Alas when you finally do get to the Elizabeth Street Pier, a warm welcome and cold slab of beer awaits all finishing boats - no matter what the hour - and after a West Coaster, you'll surely take it.
 | Cape Grim - fearsome name, cleanest air in the world! - M2H West Coaster - John Curnow |
The M2H West Coaster fleet have their own Summer series to gain points towards - The Sovereign Series. Starting with the Cock of the Bay and then their M2H West Coaster result, skippers and crews will be keen to get the final points in the King of the Derwent, which the ORCV runs in conjunction with the Derwent Sailing Squadron in Hobart.

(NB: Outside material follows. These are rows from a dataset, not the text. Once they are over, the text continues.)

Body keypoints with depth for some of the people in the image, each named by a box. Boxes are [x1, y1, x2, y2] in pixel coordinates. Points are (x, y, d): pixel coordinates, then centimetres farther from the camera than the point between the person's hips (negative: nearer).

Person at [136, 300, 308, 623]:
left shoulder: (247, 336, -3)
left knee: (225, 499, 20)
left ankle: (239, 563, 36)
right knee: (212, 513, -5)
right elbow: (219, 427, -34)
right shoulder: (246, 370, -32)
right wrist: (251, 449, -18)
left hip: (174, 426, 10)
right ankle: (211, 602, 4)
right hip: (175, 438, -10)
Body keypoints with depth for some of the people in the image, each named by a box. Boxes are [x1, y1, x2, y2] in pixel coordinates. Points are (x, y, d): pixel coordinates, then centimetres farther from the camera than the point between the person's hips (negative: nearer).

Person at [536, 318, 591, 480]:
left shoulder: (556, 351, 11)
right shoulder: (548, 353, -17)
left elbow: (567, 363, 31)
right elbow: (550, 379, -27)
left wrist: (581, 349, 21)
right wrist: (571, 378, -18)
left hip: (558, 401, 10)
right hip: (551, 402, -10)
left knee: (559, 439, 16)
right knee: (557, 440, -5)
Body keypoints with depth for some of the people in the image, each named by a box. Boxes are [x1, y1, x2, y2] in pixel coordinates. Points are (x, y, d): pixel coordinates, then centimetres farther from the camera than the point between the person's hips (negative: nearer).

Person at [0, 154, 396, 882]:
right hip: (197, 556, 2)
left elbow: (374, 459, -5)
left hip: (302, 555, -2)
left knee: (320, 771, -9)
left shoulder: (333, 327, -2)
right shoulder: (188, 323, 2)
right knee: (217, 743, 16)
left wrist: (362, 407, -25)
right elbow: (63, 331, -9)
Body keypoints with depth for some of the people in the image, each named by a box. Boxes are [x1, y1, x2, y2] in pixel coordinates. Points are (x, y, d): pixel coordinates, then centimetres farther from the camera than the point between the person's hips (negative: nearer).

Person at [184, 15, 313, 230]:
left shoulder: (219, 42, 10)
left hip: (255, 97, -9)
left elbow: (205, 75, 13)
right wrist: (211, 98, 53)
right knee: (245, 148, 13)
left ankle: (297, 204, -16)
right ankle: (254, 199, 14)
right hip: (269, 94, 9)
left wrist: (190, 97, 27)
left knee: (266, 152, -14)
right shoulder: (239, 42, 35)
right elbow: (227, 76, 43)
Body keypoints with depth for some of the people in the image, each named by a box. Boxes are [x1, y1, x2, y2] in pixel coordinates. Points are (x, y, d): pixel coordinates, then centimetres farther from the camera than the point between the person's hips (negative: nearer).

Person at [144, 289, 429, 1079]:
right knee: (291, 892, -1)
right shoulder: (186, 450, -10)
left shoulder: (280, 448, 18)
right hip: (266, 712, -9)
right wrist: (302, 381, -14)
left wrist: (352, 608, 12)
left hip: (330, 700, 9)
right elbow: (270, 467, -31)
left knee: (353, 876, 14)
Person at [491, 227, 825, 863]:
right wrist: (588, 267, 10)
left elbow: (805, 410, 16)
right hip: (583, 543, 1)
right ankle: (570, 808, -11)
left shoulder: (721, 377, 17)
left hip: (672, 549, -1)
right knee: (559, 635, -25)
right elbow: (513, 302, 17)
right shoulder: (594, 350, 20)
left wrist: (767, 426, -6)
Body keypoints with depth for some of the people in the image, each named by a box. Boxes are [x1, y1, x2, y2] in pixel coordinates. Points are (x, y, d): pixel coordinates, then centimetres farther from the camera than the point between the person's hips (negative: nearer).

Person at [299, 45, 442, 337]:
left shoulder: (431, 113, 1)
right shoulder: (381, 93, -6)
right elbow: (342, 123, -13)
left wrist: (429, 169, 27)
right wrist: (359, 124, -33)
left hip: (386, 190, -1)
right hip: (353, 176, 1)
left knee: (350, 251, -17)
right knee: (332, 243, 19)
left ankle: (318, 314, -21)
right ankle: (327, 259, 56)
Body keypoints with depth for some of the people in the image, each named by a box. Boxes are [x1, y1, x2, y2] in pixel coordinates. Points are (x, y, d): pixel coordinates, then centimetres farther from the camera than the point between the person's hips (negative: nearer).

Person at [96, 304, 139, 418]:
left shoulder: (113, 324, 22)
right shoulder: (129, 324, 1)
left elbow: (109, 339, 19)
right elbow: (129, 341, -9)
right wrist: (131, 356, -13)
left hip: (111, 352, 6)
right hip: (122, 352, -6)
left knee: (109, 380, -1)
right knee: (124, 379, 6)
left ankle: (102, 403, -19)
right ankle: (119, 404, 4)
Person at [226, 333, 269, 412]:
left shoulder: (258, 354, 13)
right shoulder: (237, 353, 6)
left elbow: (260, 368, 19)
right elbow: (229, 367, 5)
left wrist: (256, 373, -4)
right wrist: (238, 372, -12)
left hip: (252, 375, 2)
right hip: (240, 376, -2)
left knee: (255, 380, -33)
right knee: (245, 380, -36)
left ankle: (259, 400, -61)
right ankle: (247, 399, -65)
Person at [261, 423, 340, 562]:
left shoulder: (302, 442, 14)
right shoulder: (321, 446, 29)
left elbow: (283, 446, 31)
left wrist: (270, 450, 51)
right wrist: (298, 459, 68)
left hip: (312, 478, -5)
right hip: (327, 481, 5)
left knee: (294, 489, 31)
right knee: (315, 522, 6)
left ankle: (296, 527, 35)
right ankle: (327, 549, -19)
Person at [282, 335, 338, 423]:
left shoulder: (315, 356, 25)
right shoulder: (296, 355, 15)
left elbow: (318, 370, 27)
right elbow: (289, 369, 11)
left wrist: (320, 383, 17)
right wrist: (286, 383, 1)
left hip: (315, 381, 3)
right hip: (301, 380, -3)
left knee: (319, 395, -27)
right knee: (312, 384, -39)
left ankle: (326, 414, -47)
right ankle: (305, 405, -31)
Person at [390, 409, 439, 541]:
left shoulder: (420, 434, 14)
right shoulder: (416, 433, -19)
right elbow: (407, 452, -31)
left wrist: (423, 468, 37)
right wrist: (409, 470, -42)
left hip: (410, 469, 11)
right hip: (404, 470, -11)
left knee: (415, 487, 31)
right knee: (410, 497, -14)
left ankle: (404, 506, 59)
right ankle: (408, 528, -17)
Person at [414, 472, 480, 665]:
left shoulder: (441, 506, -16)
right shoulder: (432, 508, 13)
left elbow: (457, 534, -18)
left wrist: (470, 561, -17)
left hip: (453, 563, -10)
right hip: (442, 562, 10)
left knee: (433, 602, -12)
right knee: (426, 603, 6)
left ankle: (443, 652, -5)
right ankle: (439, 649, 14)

So having sold your wet weather gear for a jug of Rum and Coke in a tirade about 'never again', you'll need to go out shopping. The race, always on January 2, attracts entrants from our two fleets, as well as the Sydney-Hobart race, often including the Maxis. You have a lot of the best sailors in the world pitted against each other with the need for local knowledge from Tasmanian Skippers as crews master the very fluky conditions. We are delighted that Wrest Point remains involved with us for this great local event that sees a fleet of around 60 yachts cover the Derwent River course in a sea of colour.
Proudly sponsored by Heemskirk Consolidated, the Sovereign Series is a true mark of a crew's all-round ability.